In South Carolina, red-cockaded woodpecker populations are growing at an annual rate of 4 percent, faster than any other state in the birds' range. The target growth rate set by the U.S. Fish and Wildlife Service for the species recovery is 5 percent. According to the Endangered Species Act, an endangered species should not be "delisted" unless it has reached the goals set in its recovery plan.
Taking an animal off the endangered species list is not always a political act. The bald eagle is a prime example.
In 2007, conservation and industry groups alike celebrated the delisting of the bald eagle, marking a remarkable recovery for America's most famous bird, whose populations now exceeds 300,000. Breeding pairs can even be found in the green spaces of the nation's capital.
'Loving the Lowcountry to death'
To some, the death of any endangered species is a tragedy. To others, development in Berkeley County is a good thing that carries environmental trade-offs.
"Berkley County has to really think about why people are moving there ... the beauty, the natural habitat, the coast of South Carolina," Evans said. "How do you hold onto those things and love those things without destroying them?"
Joe Riley, Charleston's former mayor, led the annexation of the Cainhoy peninsula into the city's urban growth boundary in 1996. In the wake of this year's litigation over the Cainhoy development, Riley defended these actions in a column in The Post and Courier, calling the decadeslong planning for the 9,000-acre property "responsible smart growth." Riley likened the future development on Cainhoy peninsula as following in the same patterns of sustainable, suburban growth that played out on Daniel Island during his tenure as mayor. Conservationists view the carelessness for local endangered species as something very different.
"People are loving the Lowcountry to death," Evans said. "We have to get our heads around how we do these things sustainably. ... Saying we're going to take 11 woodpecker colonies is not how we do things sustainably."
In the meantime, construction continues for services and roads that will serve the 45,000 new occupants of Point Hope.
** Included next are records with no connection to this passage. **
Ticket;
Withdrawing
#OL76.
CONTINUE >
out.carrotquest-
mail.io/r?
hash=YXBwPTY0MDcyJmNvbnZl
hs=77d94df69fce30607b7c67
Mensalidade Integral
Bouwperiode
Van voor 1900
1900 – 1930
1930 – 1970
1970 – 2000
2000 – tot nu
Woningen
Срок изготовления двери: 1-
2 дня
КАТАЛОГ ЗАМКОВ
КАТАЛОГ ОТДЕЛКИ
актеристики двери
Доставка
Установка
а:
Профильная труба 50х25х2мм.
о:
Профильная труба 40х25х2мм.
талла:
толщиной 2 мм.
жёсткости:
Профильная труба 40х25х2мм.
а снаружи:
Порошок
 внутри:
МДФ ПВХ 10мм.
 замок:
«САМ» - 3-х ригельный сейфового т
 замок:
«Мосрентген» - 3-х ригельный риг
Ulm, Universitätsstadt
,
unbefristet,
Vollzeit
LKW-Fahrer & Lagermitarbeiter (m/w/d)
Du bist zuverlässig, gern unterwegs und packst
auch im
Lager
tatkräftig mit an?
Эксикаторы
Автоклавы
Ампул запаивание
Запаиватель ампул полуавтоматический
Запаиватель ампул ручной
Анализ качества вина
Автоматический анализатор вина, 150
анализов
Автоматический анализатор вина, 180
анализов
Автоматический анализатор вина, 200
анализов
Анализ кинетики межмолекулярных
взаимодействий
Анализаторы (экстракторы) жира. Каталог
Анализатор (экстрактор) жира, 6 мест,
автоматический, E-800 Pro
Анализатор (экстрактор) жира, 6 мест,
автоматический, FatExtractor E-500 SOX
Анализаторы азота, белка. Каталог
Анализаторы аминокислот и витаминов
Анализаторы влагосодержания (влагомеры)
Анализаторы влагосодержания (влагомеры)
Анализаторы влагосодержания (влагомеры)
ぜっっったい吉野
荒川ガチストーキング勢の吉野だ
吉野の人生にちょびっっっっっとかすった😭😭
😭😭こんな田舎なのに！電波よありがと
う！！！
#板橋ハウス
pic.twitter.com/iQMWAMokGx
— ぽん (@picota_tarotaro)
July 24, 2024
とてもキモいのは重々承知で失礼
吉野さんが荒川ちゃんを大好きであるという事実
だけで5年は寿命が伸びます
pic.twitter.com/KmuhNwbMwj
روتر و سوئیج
The transportation corridor at the center of it all, Clement's Ferry Road, has already been widened in some sections, adding two lanes to alleviate congestion of the 15,000 cars and trucks that traverse it daily. Road construction is ongoing. For now, no construction has reached the sections of forest where the woodpeckers live. But, said Nowlin, it's only a matter of time.
Nowlin, who worked at the Southern Environmental Law Center prior to her tenure at Duke, has worked on other endangered species cases in which the incidental take permits were ultimately revoked, ruling in favor of environmentalists trying to protect an endangered animal from development. In some cases, the critical habitat had already been destroyed during the long slog of litigation.
"There's no way to undo that damage once it's done," Nowlin said.
The current lawsuit challenging the destruction of wetlands and displacement of woodpeckers on the Cainhoy peninsula won't be resolved anytime soon. Environmental groups are hoping it will be resolved by the end of 2023, with the courts ruling in their favor, marking a win for red-cockaded woodpeckers and the 50th anniversary of the very bill that saved them.